Source document:
The Mount Sinai Resilience Project, a genomics research effort for protective alleles, and the Ion Proton System

There is a growing interest in the healthy genetics of aging. Earlier this year, a collaboration between Life Technologies Corporation and several research groups resulted in the publication of a paper in Genome Research analyzing the genome of a super-centenarian, an individual whose blood samples at 80 years and 115 years of age were analyzed for cumulative mutations over time, as well as making a whole-genome dataset available for further research.

With an ‘n=1’ dataset however, many more samples from super-centenarians would need to be collected, sequenced and analyzed, and there are several efforts underway, both private (such as Calico and the Human Longevity Institute) and public (such as the New England Centenarian Study at Boston University and the Longevity Genes project at Albert Einstein University.

Saved data entries
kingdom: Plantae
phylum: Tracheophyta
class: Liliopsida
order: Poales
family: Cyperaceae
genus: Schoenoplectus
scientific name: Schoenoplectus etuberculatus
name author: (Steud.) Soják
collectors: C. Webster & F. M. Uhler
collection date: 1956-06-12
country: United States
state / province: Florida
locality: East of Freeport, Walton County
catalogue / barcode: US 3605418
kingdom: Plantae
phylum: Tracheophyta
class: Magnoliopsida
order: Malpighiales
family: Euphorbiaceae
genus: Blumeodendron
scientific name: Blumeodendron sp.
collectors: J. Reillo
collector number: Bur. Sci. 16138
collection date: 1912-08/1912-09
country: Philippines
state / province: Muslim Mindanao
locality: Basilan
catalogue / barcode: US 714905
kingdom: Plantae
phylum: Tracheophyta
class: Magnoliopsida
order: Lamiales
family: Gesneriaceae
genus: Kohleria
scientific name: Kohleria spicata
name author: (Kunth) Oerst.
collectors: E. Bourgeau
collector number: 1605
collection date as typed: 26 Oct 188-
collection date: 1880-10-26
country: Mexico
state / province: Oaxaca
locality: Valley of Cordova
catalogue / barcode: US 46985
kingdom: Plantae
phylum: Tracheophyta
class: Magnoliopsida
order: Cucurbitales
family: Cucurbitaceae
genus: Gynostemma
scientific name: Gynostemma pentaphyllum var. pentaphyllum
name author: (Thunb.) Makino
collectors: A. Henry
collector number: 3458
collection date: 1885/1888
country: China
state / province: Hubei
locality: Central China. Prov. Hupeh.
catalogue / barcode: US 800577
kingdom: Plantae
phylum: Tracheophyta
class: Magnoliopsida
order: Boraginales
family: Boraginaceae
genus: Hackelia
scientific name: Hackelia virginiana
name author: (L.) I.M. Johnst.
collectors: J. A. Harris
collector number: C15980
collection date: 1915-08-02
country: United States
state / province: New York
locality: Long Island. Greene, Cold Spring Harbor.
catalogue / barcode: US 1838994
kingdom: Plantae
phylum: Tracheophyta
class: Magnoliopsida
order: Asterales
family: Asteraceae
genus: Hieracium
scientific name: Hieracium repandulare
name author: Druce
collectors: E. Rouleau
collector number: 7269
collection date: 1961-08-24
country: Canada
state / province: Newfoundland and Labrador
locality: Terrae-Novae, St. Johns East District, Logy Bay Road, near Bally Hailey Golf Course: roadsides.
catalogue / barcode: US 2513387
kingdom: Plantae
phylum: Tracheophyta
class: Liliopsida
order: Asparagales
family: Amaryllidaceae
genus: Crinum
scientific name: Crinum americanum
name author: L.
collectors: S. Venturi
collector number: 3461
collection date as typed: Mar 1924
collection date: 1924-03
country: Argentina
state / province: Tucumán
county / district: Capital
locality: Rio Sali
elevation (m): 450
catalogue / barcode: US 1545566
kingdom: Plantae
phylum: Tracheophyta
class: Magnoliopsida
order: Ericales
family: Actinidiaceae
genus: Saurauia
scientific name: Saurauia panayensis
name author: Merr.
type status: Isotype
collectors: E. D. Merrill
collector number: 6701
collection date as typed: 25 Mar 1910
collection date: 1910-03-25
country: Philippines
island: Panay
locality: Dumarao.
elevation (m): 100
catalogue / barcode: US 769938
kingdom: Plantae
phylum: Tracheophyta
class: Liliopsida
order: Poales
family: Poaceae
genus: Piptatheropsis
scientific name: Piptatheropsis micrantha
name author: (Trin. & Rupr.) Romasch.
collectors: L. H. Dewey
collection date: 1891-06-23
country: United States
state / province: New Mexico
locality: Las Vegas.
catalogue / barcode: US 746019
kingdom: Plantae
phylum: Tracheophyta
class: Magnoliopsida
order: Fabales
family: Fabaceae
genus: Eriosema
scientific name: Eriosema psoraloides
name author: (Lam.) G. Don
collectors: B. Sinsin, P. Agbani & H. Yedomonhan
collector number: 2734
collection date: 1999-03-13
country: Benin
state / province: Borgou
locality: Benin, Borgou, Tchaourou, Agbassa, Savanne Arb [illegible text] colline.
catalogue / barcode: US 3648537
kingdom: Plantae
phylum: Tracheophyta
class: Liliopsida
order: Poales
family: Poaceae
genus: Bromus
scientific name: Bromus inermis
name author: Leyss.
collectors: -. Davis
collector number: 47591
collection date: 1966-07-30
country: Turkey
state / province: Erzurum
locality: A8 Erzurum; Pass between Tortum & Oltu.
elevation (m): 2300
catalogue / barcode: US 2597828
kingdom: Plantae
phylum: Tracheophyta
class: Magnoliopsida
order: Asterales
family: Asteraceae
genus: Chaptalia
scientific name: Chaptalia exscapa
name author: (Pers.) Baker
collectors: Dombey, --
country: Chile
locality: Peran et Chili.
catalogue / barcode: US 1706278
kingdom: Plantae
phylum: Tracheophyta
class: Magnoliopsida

Work to complete:
a) Summarize the longevity genomics text in two sentences.
b) Answer these questions using the longevity genomics text:
(i) In which journal was the paper on the super-centenarian's genome published?
(ii) At what two ages were the super-centenarian's blood samples analyzed?
(iii) Which university is home to the New England Centenarian Study?
c) What does the longevity genomics text read like, starting at "There is a growing" and ending at "Albert Einstein University.", if you swap "samples" for "specimens"?

Answers provided:
a) A collaboration between Life Technologies Corporation and several research groups produced a Genome Research paper analyzing the genome of a super-centenarian, whose blood samples at ages 80 and 115 were examined for cumulative mutations, and made a whole-genome dataset available for further research. Because that dataset came from a single individual, many more super-centenarian samples would need to be collected, sequenced and analyzed, and several private and public efforts are underway.

b)
(i) Genome Research
(ii) At 80 years and 115 years of age
(iii) Boston University

c)
There is a growing interest in the healthy genetics of aging. Earlier this year, a collaboration between Life Technologies Corporation and several research groups resulted in the publication of a paper in Genome Research analyzing the genome of a super-centenarian, an individual whose blood specimens at 80 years and 115 years of age were analyzed for cumulative mutations over time, as well as making a whole-genome dataset available for further research.

With an ‘n=1’ dataset however, many more specimens from super-centenarians would need to be collected, sequenced and analyzed, and there are several efforts underway, both private (such as Calico and the Human Longevity Institute) and public (such as the New England Centenarian Study at Boston University and the Longevity Genes project at Albert Einstein University.